MixedFusion: An Efficient Multimodal Data Fusion Framework for 3-D Object Detection and Tracking

IEEE Trans Neural Netw Learn Syst. 2023 Nov 1:PP. doi: 10.1109/TNNLS.2023.3325527. Online ahead of print.

Abstract

The performance of environmental perception is critical for the safe driving of intelligent connected vehicles (ICVs). Currently, the most prevalent technical solutions are based on multimodal data fusion to achieve a comprehensive perception of the surrounding environment. However, existing fusion perception methods suffer from issues such as low sensor data utilization and unreasonable fusion strategies, which severely limit their performance in adverse weather conditions.

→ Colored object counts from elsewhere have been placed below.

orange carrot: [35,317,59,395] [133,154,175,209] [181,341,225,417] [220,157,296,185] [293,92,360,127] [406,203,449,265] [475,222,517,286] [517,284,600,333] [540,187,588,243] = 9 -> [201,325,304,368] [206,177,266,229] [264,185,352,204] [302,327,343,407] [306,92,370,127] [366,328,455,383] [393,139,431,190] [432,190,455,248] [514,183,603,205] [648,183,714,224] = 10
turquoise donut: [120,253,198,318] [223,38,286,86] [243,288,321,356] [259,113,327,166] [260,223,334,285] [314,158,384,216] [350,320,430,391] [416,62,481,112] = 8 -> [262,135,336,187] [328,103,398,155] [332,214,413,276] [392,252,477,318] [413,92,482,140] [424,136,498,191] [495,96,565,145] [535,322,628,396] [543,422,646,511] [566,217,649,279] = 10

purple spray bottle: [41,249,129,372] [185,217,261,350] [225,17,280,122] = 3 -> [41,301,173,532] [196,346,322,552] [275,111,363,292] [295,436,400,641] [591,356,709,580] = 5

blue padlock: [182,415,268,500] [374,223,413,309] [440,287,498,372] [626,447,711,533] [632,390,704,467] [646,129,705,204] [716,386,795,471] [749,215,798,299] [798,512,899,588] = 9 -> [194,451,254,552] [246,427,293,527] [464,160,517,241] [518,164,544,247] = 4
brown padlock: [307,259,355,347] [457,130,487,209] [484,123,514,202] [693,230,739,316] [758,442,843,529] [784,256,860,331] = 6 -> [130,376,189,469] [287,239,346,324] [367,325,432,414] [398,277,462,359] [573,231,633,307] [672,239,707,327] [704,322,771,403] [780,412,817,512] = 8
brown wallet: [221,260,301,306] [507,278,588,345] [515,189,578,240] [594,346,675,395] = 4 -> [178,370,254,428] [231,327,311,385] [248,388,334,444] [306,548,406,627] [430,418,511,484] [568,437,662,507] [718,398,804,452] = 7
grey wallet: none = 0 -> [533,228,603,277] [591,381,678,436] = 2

To address these issues, this article proposes a novel multimodal data fusion framework called MixedFusion. In this framework, we introduce two innovative fusion strategies for the data characteristics of each sensor: high-level semantic guidance (HLSG) and multipriority matching (MPM). It not only realizes the efficient utilization of the multimodal data but also further realizes the complementary fusion between the multimodal data. We perform extensive experiments on the nuScenes and K-radar datasets. The experimental results demonstrate that the fusion framework proposed in this article significantly improves the performance of 3-D object detection and tracking in severe weather conditions.